I’ve also decided to play to our strengths. It’s an intimate space and very much about community. It’s ideal for personal training, both private and small group formats. The failure rate for big box gyms is that after a year, 89 percent of the clients fall away. I know we can beat those bad odds. The new focus will be on small group training combined with Pilates, so the memberships will cost more. But the retention rates will be higher. We’re converting the yoga room upstairs to Pilates to accommodate the changes.

But yoga seems to be enjoying a resurgence in popularity lately. Why did you decide to do away with those classes?

With all the yoga studios in the neighborhood, especially with the addition of the Iyengar Institute of San Francisco, the neighborhood is saturated. I didn’t see how our program could grow. I decided we needed to follow in the footsteps of International Orange and discontinue our yoga classes. Honestly, I think Mindful Body, YogaWorks and the Iyengar Institute have a superior product. Competing with them is not a battle Pacific Heights Health Club is going to win.

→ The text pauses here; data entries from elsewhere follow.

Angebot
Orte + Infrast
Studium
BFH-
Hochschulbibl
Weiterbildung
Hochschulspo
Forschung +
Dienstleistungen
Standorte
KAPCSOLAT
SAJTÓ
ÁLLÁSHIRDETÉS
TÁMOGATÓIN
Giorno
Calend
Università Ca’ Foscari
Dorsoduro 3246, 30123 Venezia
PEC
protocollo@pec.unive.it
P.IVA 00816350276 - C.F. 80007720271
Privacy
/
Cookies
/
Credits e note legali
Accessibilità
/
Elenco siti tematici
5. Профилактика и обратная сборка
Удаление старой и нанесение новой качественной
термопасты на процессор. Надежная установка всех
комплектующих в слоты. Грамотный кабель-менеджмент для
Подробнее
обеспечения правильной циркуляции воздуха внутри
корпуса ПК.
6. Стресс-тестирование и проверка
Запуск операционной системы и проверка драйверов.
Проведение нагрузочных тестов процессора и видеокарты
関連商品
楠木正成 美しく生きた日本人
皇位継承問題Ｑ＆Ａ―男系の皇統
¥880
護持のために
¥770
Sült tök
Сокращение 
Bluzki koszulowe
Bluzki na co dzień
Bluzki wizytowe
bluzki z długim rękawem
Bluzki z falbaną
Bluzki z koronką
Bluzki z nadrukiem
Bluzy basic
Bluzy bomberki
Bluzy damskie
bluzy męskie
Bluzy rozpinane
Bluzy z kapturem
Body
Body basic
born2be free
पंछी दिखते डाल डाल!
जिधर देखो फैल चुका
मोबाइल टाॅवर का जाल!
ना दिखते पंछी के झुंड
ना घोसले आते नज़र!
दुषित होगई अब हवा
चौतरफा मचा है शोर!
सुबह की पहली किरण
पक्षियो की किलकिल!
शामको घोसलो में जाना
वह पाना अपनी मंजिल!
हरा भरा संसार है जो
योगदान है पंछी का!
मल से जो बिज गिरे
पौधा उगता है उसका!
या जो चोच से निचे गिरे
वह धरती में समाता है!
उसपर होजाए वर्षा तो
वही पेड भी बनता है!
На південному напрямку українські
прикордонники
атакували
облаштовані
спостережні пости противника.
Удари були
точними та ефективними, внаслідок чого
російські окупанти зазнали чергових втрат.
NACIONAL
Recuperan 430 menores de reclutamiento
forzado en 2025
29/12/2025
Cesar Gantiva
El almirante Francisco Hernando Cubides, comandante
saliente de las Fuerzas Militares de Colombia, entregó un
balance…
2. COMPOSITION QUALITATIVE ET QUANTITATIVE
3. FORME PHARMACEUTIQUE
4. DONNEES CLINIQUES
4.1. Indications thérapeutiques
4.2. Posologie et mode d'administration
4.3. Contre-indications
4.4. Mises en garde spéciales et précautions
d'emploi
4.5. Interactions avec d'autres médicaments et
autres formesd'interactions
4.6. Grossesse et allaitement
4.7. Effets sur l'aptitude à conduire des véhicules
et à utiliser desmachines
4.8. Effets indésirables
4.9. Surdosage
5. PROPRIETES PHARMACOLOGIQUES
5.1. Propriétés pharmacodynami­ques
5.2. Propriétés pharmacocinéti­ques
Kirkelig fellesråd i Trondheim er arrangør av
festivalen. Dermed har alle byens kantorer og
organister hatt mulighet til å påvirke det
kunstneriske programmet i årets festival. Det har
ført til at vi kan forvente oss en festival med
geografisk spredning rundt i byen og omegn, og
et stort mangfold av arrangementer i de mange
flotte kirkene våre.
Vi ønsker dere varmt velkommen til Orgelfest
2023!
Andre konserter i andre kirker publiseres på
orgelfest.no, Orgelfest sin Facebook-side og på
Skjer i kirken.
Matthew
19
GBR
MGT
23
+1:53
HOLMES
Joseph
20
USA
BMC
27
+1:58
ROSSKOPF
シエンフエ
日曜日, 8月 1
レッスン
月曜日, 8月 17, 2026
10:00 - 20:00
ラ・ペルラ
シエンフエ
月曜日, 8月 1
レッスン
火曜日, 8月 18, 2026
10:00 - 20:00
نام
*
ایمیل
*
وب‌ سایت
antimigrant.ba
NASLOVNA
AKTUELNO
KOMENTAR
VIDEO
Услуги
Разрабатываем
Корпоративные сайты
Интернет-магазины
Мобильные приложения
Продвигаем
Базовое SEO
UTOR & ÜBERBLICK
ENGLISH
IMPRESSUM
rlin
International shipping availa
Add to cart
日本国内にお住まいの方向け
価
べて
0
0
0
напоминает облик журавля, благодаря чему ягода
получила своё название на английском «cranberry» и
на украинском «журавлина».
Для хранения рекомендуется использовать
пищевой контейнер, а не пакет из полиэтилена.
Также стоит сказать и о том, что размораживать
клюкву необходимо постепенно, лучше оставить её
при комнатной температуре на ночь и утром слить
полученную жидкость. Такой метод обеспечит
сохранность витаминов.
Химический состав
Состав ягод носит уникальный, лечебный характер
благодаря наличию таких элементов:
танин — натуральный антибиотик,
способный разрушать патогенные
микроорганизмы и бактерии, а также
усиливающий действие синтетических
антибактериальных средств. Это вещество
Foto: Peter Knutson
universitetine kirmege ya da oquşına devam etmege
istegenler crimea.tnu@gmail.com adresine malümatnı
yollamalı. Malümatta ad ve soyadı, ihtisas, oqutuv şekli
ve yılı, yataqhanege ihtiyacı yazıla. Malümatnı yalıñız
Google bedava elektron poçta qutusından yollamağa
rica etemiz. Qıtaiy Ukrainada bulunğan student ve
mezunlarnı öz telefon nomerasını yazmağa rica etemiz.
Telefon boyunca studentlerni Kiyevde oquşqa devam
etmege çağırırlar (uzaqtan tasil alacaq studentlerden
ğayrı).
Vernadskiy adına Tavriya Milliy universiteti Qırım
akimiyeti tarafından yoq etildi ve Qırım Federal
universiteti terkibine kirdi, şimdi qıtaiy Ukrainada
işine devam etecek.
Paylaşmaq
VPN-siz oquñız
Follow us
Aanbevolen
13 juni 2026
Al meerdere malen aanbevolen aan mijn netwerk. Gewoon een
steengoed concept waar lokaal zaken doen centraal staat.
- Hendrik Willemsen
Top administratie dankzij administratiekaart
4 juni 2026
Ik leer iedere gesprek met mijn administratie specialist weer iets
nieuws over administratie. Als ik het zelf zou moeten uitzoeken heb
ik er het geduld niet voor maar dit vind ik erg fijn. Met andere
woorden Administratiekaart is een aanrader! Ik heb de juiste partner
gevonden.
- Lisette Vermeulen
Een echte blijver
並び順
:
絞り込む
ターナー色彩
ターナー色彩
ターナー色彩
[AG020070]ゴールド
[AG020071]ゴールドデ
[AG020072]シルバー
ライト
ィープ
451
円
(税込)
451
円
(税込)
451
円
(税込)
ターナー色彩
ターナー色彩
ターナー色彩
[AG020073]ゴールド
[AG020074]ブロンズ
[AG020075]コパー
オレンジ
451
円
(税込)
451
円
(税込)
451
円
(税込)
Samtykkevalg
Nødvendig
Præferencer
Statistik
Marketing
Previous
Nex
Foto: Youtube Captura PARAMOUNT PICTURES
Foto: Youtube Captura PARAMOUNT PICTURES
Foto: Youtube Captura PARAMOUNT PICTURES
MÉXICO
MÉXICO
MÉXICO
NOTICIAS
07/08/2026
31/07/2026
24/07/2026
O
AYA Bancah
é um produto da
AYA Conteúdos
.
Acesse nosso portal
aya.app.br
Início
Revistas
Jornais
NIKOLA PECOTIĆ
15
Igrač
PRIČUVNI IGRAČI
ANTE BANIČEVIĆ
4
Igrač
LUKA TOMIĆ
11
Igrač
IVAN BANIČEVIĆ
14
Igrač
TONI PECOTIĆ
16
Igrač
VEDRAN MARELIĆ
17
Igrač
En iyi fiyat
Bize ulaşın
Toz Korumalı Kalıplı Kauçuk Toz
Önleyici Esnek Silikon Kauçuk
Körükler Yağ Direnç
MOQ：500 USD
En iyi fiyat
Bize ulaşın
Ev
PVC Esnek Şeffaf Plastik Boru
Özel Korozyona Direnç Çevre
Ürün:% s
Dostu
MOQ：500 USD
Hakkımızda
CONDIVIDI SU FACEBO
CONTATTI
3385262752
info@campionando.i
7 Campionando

On your website, you are refreshingly open about encouraging yoga students to go elsewhere.

I meant it. The hardest thing was to eliminate so many classes at one time. But I realize we can’t be everything for everybody. Some of the clients got disappointed and left, and I can’t blame them. They were promised one thing when they joined, and now that’s changed. My hope for them is that a year from now, they will see this as an opportunity — a way to find the best fitness program they can. We were able to help find one of the yoga teachers a spot teaching at the Mindful Body nearby — and at the same time she taught at our club.

More community?

Yes, and small group training can really help build a sense of community, too. It’s already started to happen. There was one person in a class last week who said he was interested in trying Pilates for the first time. There was a Pilates class starting in a half hour — and three of his classmates went with him. That was magic.

We’re also planning to partner with the neighborhood Community Health Resource Center — especially when it comes to topics such as diet and nutrition. I’m also thinking of workshops on stress management, pain management and self care, as well as specialized offerings, such as “Pilates for Golfers” and something like “Strength Training for People With Bad Knees.” If a goal is to increase exercise knowledge, I want to provide that.

What special needs do you see for the older clients you’ll now be targeting?

And as we get older, there is cumulative wear and tear on our bodies. Pilates is a natural way to maintain flexibility and core strength. And the small group trainings allow for personally tailored cardio and strength training exercises. It’s a combination program, and that’s what will set us apart.

My dad’s a good example. He’s 76 and loves to play golf — but he’s afraid of falling. For my parents, staying fit and strong means they can enjoy retirement, play with their four grandsons, travel, play golf with their friends, live independently — and not worry about falling.

How will you coax the new older crowd in the door?

We’re already seeing lots of new faces walking in asking for training, new faces that are 50- and 60-something. These are people who have historically been intimidated by gyms, people we haven’t reached before. My staff is excited. I’m thrilled.

We’re also appealing to that market by saying: “Try this. You might like it,” as opposed to “You must do this.”

I think the expression “differentiate or die” is pretty accurate. If we don’t figure out a way to adapt, the risk of Pacific Heights Health Club going the way of so many other small businesses that have disappeared from the Fillmore neighborhood is pretty high. Time will tell if this new approach is successful.

What else will change?

We’ll be getting some new carpeting and doing some painting. But many things will remain. Some clients prefer one-on-one training, and we’re keeping that. We’re also keeping our physical therapists, who offer another important component of good health. I’ll even be adding a physical therapist or two, since there’s a waitlist to see our therapists now. That’s been the good and bad news for us in the past.

You’ll be keeping that skylight, too?

Absolutely. That’s one of the things that makes the place special.